Punto focale completamente ignorato nella viscosa marmellata generalista in cui siamo immersi. Il lavoro coincide con la dignità, prima dei suoi risultati, perché l’uomo è fatto per progettare, è concepito per sentirsi parte di una responsabilità e un progetto complessivo, è fatto per esercitare la propria intelligenza e il proprio contributo. Non per ricevere meramente un compenso. Questa considerazione fulminante del Papa investe non solo coloro che hanno diritto a un lavoro e per cui l’essenza sembra sia reclamare una pensione. Vale anche per coloro che hanno un lavoro molto retribuito, ma completamente alienato, completamente privo di identità, un lavoro che accettano esclusivamente per i suoi benefit, e non per il senso dell’esercizio di una attività critica e fertile.

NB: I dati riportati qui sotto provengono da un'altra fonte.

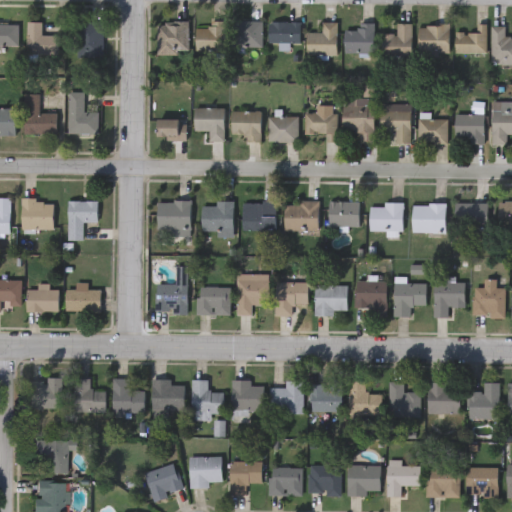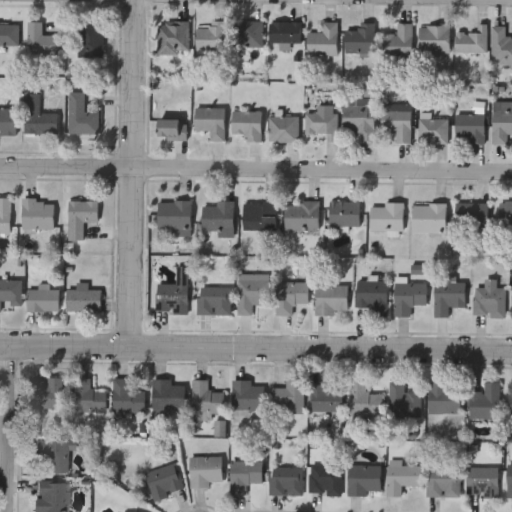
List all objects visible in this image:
building: (283, 31)
building: (7, 33)
building: (244, 33)
building: (288, 34)
building: (208, 35)
building: (10, 36)
building: (170, 36)
building: (249, 36)
building: (358, 37)
building: (37, 38)
building: (87, 38)
building: (432, 38)
building: (213, 39)
building: (322, 39)
building: (470, 39)
building: (175, 40)
building: (396, 40)
building: (363, 41)
building: (43, 42)
building: (93, 42)
building: (437, 42)
building: (327, 43)
building: (475, 43)
building: (401, 44)
building: (500, 45)
building: (503, 48)
building: (77, 113)
building: (34, 116)
building: (357, 116)
building: (84, 117)
building: (40, 119)
building: (395, 119)
building: (6, 120)
building: (209, 120)
building: (362, 120)
building: (9, 123)
building: (246, 123)
building: (320, 123)
building: (400, 123)
building: (470, 123)
building: (214, 124)
building: (500, 124)
building: (250, 127)
building: (281, 127)
building: (325, 127)
building: (475, 127)
building: (170, 128)
building: (431, 128)
building: (503, 129)
building: (175, 131)
building: (286, 131)
building: (435, 132)
road: (255, 168)
road: (130, 173)
building: (36, 214)
building: (342, 214)
building: (172, 215)
building: (300, 215)
building: (4, 216)
building: (41, 216)
building: (78, 216)
building: (258, 216)
building: (348, 216)
building: (469, 216)
building: (504, 216)
building: (177, 217)
building: (385, 217)
building: (7, 218)
building: (216, 218)
building: (263, 218)
building: (305, 218)
building: (428, 218)
building: (474, 218)
building: (506, 218)
building: (83, 219)
building: (390, 219)
building: (433, 220)
building: (221, 221)
building: (10, 291)
building: (249, 292)
building: (171, 293)
building: (12, 294)
building: (254, 294)
building: (177, 296)
building: (288, 296)
building: (371, 296)
building: (407, 297)
building: (446, 297)
building: (293, 298)
building: (81, 299)
building: (328, 299)
building: (377, 299)
building: (452, 299)
building: (40, 300)
building: (211, 300)
building: (412, 300)
building: (487, 300)
building: (334, 301)
building: (45, 302)
building: (86, 302)
building: (493, 302)
building: (216, 303)
building: (511, 303)
road: (255, 348)
building: (46, 393)
building: (50, 395)
building: (166, 395)
building: (246, 395)
building: (325, 396)
building: (87, 397)
building: (171, 397)
building: (126, 398)
building: (205, 398)
building: (250, 398)
building: (286, 398)
building: (329, 398)
building: (442, 398)
building: (91, 399)
building: (509, 399)
building: (130, 400)
building: (290, 400)
building: (362, 400)
building: (402, 400)
building: (209, 401)
building: (446, 401)
building: (511, 401)
building: (367, 402)
building: (483, 402)
building: (406, 403)
building: (488, 405)
road: (5, 428)
building: (52, 453)
building: (56, 456)
building: (205, 471)
building: (209, 473)
building: (243, 476)
building: (400, 476)
building: (248, 478)
building: (323, 479)
building: (405, 479)
building: (362, 480)
building: (509, 480)
building: (163, 481)
building: (284, 481)
building: (481, 481)
building: (328, 482)
building: (366, 482)
building: (511, 482)
building: (442, 483)
building: (167, 484)
building: (288, 484)
building: (485, 484)
building: (446, 485)
building: (50, 496)
building: (54, 497)
building: (117, 511)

La responsabilità di questa situazione è difficile da identificare. Mi ha colpito il fatto che queste parole hanno rivendicato una sorta di primato di una dimensione che non serve i fini meramente pragmatici dell’attività umana. Il lavoro ha senso perché racchiude la forza del seme che è in ogni essere umano. Il cammino, il costante moto, la non accettazione della passività, l’orgoglio e la realizzazione che coincidono con il sentirsi parte di qualcosa su cui si può dire la propria, in piccolo o in grande non importa. Ciò che importa è il riscatto dello stesso esistere. Il fatto mi ha colpito per un altro motivo.

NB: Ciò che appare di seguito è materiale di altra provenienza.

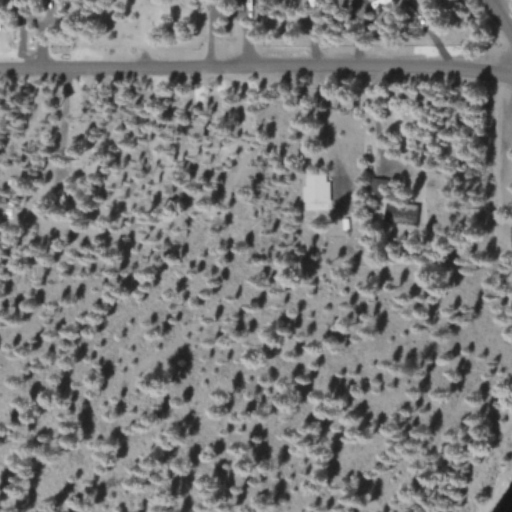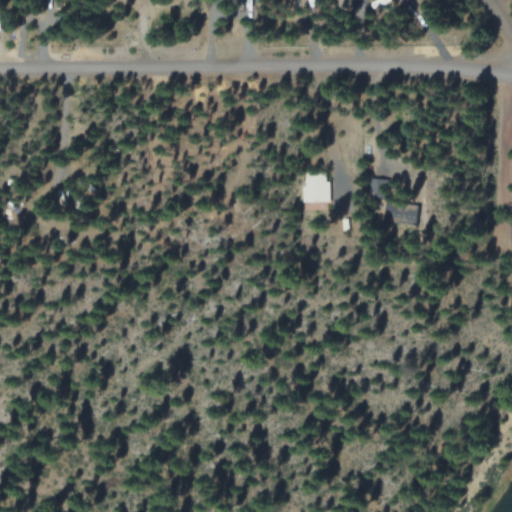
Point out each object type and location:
road: (503, 23)
road: (256, 68)
building: (316, 187)
road: (469, 403)
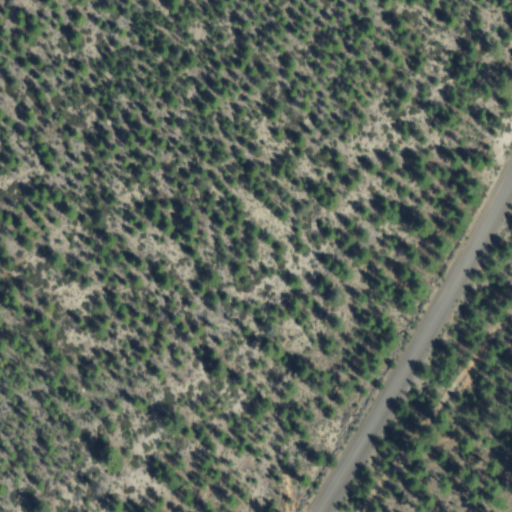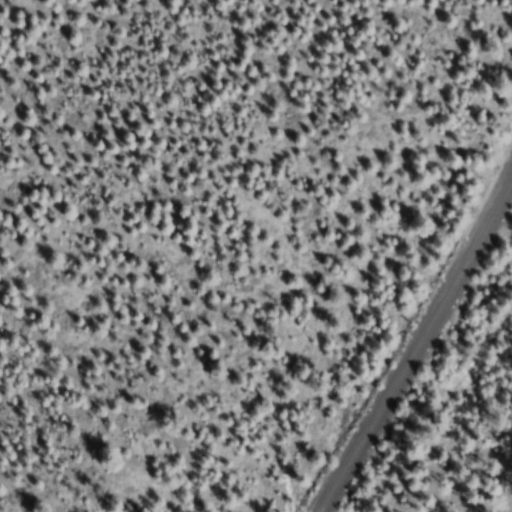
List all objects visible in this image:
road: (417, 342)
road: (437, 411)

La sovrapponibilità con il tema della funzionalità. La funzionalità, sicuramente una categoria di cui tenere conto in particolare in situazioni di disagio fisico e psichico, non deve prendere il sopravvento e diventare funzionalismo. La prima forza che devono avere le opere, e qui prendo ad esempio il tema delle chiese e dei luoghi di culto in generale ma anche di quelli laici, è ispirare, trasmettere significato, proprio come il lavoro pensato non solo come mezzo di scambio con il denaro. Il funzionalismo è un po’ come il denaro. Caratteristica, tra l’altro, di un pensiero stanco, che ha rinunciato all’entusiasmo, alla lotta, al futuro. Unico appiglio per giustificare una stasi di fatto. Riveste un ruolo, ovviamente, ma viene dopo la sua origine di cui è solo uno dei tanti frutti. La sua origine è sempre un gesto attivo, una estroflessione faticosa ma vitale dell’animo umano nella esistenza condivisa. In altre parole una dichiarazione di esistenza, di identità. L’appiattimento sulla funzione e lo svincolare il denaro dal lavoro, rappresentano i prodromi di una atrofia progressiva della speranza, della vitalità, della visione, che giova forse ai commercianti ma non agli imprenditori (cito papa Bergoglio).

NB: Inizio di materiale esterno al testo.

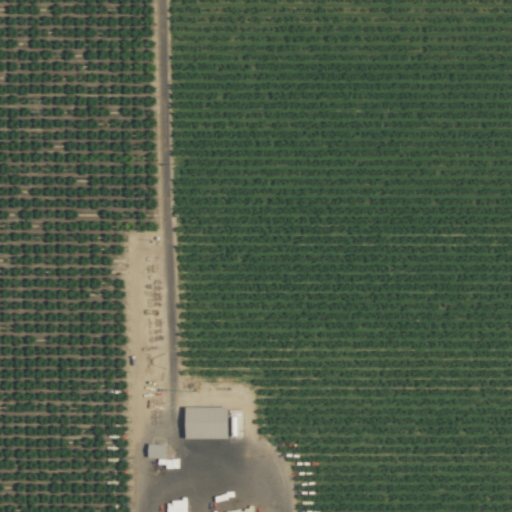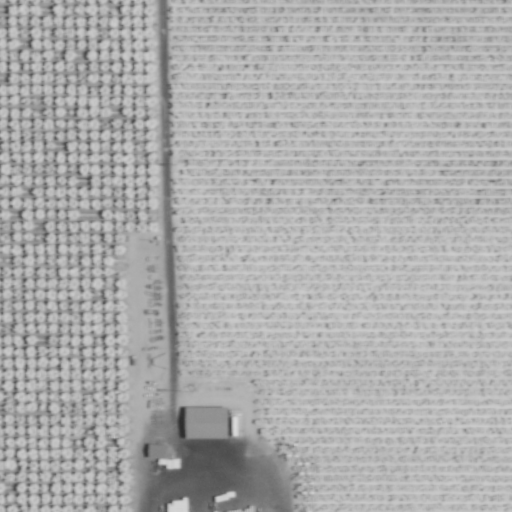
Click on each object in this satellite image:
building: (207, 422)
building: (156, 450)
road: (210, 479)
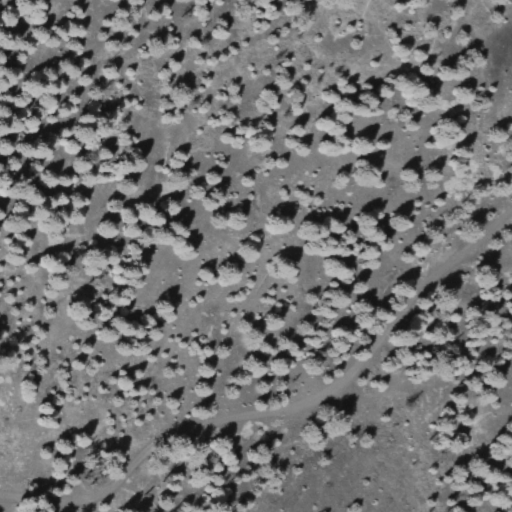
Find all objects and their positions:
road: (281, 417)
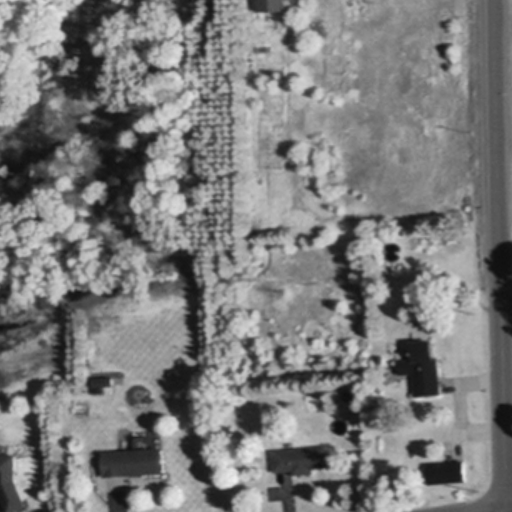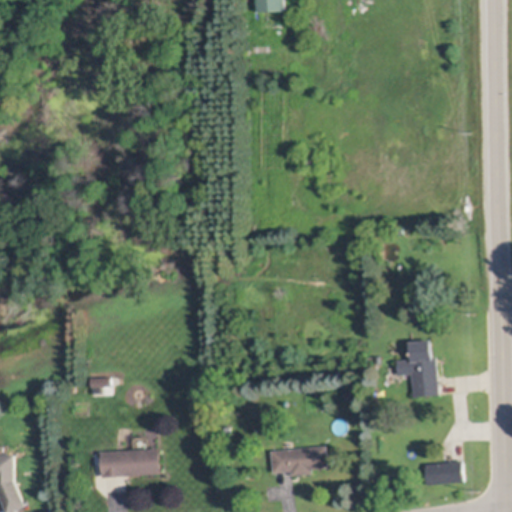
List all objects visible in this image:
building: (274, 5)
building: (274, 6)
road: (506, 256)
building: (426, 366)
building: (424, 370)
building: (103, 386)
building: (349, 393)
building: (230, 431)
building: (303, 457)
building: (136, 459)
building: (302, 461)
building: (135, 463)
building: (449, 471)
building: (448, 473)
building: (12, 479)
building: (11, 483)
road: (474, 507)
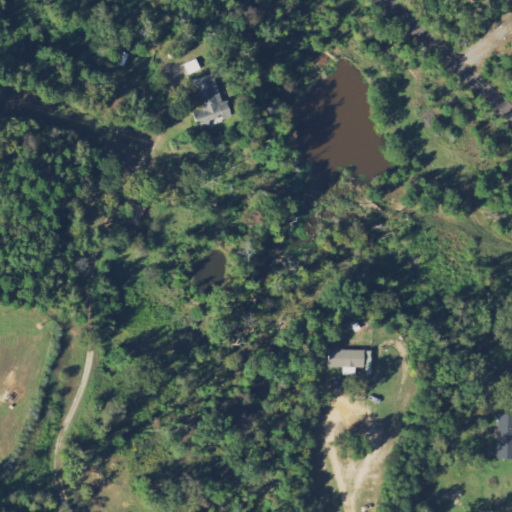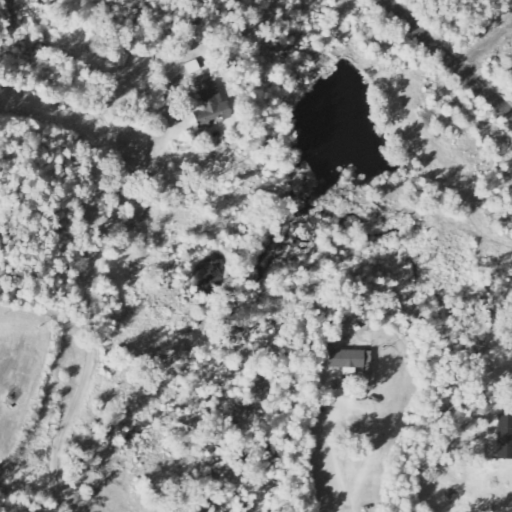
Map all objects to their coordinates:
road: (446, 56)
building: (209, 103)
building: (346, 359)
building: (504, 437)
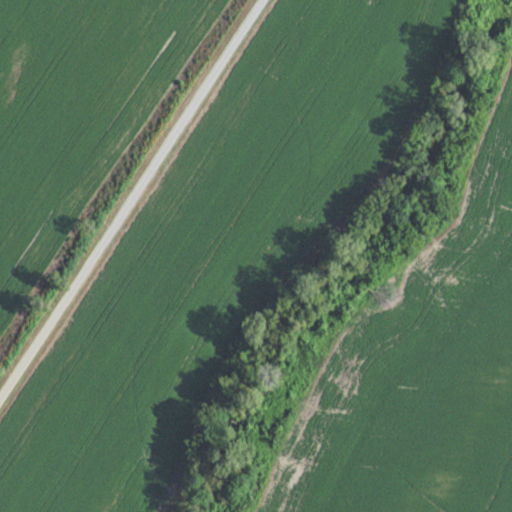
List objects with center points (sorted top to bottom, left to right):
crop: (76, 112)
road: (130, 200)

Che certamente annienta gli individui. In queste parole infine riconosco un modo peculiare del Sudamerica, che è parte delle mie origini. Essere in mezzo alla gente in Sudamerica è questione senza filtri, diretta, faticosa, mai in guanti bianchi, generosa e anche tremenda. Nelle strade si può percepire una specie di elettricità, che non è connotata, può prendere aspetti belli e brutti, ma certamente esiste. In Europa, l’Europa di oggi in particolare, essere in mezzo alla gente è sempre una categoria congelata, filtrata da una forma di intellettualismo spesso di comodo, che non segna una vicinanza ma demarca una distanza incolmabile, vestita da schermo intellettuale che mira in realtà ad una auspicata divisione di classe travestita da solidarietà. A parole ti sono vicino, nella realtà mi arrocco nel mio ambito, fatto di riti di buona borghesia che si concede di riflettere, senza mai sporcarsi veramente le mani. Non so se si può cambiare. Certo le parole di Francesco sembrano quelle di un giovane che va verso il mondo cambiando hasta la revolución con hasta la vida. Siempre.